35. A pharmaceutical composition for use in combination with a CD40 agonist in the treatment of pancreatic cancer, wherein the composition is obtainable by a method comprising the steps of:

ii) providing a dendritic cell;

iii) loading said dendritic cells with said lysate of tumor cells, and optionally, providing and adding a pharmaceutically acceptable carrier.

36. The pharmaceutical composition for use according to the preceding claim, wherein the pancreatic cancer is an unresectable pancreatic cancer.

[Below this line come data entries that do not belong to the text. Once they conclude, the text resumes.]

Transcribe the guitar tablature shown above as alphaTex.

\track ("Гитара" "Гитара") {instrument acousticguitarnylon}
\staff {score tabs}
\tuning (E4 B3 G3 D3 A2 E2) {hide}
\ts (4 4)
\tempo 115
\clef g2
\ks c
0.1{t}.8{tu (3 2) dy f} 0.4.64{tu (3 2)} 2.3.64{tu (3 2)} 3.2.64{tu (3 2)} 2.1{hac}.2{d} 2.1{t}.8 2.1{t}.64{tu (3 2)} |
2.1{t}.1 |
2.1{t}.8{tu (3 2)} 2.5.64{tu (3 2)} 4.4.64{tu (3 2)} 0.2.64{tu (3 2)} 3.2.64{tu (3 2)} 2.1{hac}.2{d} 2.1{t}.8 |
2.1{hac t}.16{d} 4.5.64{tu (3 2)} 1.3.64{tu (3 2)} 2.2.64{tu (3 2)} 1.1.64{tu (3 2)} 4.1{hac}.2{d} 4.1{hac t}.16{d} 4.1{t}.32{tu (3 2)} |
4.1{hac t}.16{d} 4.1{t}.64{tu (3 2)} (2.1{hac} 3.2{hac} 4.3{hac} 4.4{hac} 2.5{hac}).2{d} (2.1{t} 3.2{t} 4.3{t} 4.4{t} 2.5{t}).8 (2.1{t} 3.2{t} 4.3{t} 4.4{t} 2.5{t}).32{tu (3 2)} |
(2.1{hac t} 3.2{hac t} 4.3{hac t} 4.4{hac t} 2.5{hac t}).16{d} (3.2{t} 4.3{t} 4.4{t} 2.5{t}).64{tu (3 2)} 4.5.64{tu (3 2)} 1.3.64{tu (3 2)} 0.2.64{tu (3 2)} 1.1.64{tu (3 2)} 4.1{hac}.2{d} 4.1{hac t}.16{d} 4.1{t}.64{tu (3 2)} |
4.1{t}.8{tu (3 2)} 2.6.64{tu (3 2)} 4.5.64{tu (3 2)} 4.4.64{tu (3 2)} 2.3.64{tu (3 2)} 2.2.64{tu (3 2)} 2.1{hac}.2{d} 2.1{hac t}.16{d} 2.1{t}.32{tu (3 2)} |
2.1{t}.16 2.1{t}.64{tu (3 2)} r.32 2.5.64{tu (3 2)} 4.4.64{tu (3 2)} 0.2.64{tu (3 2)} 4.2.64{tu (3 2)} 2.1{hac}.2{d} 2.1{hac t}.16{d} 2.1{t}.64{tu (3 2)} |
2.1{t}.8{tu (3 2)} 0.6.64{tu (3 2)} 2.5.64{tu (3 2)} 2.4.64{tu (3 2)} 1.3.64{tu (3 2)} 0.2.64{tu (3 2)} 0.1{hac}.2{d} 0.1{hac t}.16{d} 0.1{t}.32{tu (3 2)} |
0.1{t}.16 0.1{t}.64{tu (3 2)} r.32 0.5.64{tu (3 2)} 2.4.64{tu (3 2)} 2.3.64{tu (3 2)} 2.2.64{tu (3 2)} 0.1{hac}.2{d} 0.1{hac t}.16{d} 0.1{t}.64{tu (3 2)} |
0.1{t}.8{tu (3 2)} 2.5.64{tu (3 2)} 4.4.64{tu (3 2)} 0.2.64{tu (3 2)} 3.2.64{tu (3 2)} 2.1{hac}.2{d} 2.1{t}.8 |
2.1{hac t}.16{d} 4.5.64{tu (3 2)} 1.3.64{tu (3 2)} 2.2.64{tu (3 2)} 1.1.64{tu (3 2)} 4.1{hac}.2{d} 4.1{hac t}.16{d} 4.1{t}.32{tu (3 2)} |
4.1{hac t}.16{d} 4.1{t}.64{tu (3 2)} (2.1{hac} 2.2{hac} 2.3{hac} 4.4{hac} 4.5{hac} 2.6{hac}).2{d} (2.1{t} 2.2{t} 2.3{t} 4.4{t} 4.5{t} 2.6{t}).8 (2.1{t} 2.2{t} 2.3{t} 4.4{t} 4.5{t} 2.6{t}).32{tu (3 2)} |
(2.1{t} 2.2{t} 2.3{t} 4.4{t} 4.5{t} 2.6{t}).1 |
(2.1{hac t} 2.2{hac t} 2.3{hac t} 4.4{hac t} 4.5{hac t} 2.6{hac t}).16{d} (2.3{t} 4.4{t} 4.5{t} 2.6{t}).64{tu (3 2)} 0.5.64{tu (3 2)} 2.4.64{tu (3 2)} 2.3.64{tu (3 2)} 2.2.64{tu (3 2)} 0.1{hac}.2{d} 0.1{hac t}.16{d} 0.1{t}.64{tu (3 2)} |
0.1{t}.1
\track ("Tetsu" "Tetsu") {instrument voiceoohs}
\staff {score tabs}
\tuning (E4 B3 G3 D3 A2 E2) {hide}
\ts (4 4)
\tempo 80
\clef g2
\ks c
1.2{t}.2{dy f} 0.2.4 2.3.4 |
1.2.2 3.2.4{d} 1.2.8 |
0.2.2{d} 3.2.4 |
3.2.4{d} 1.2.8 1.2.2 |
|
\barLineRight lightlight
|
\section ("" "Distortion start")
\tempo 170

37. The pharmaceutical composition for use according to any one of the preceding claims, wherein the pancreatic cancer is primary pancreatic cancer, locally advanced pancreatic cancer, metastatic pancreatic cancer or borderline resectable pancreatic cancer.

38. The pharmaceutical composition for use according to any one of the preceding claims, wherein the pancreatic cancer is recurrent pancreatic cancer.

39. The pharmaceutical composition for use according to any one of the preceding claims, wherein the dose of the composition administered to a patient comprises 1 x 10⁶To 1X 10⁹Loaded dendritic cells, preferably 1X 10⁷To 1X 10⁸A plurality of loaded dendritic cells, most preferably about 2.5X 10⁷And (3) loading the dendritic cells.

40. The pharmaceutical composition for use according to any one of the preceding claims, wherein the dendritic cells are loaded with 1 tumor cell equivalent per 100 dendritic cells to 10 tumor cell equivalents per 1 dendritic cell.

41. The pharmaceutical composition for use according to any one of the preceding claims, wherein the composition comprises an adjuvant.